Assignment »
From the entries, copy every line that carries the string "Cherdron".

Saved data entries »
Content starts

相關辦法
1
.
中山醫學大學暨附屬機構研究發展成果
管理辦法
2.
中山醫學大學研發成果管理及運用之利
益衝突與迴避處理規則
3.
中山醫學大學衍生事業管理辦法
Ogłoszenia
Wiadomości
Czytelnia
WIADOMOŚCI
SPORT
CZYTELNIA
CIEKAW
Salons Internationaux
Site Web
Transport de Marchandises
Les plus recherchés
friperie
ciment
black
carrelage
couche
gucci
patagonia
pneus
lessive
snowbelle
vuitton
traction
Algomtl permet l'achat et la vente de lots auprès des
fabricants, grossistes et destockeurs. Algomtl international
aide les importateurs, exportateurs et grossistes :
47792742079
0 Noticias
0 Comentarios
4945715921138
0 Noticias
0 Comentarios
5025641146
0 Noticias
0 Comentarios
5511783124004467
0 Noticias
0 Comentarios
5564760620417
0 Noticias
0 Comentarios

Content ends
Content starts

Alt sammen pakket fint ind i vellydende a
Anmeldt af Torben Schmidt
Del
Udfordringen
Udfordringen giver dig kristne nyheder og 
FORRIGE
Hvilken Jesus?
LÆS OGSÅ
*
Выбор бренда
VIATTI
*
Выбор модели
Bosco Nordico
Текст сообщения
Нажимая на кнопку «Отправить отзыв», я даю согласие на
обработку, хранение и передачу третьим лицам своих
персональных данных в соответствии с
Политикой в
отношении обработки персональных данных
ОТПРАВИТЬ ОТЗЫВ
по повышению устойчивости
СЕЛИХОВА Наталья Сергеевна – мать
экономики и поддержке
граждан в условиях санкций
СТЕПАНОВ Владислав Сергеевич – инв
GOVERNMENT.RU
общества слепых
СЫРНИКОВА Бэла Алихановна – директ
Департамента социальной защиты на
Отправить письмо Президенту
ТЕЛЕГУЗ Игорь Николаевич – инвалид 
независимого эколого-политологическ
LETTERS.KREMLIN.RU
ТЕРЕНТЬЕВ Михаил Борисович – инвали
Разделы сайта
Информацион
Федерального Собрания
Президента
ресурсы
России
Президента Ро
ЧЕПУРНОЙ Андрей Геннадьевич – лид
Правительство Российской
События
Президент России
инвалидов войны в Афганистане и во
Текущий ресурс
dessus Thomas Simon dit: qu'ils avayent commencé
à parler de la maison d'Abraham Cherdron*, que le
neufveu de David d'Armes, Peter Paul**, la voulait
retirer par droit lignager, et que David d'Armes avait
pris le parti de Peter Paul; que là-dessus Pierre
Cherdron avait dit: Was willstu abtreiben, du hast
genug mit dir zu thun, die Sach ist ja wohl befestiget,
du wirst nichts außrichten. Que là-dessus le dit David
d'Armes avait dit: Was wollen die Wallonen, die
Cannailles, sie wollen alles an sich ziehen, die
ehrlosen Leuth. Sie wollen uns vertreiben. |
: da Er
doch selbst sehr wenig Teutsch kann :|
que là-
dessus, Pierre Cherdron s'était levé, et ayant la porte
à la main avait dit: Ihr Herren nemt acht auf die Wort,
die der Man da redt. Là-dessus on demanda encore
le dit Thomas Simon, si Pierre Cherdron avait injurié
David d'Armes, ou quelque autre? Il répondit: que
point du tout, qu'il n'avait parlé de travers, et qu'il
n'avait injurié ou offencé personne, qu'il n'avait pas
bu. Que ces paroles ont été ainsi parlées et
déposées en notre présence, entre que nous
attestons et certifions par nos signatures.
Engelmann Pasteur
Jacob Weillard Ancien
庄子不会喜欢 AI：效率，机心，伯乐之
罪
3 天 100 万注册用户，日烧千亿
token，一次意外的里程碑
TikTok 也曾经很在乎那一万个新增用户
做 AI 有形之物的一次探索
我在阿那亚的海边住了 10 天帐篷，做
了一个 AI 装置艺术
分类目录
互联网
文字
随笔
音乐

Content ends

Your response »
à parler de la maison d'Abraham Cherdron*, que le
Cherdron avait dit: Was willstu abtreiben, du hast
dessus, Pierre Cherdron s'était levé, et ayant la porte
le dit Thomas Simon, si Pierre Cherdron avait injurié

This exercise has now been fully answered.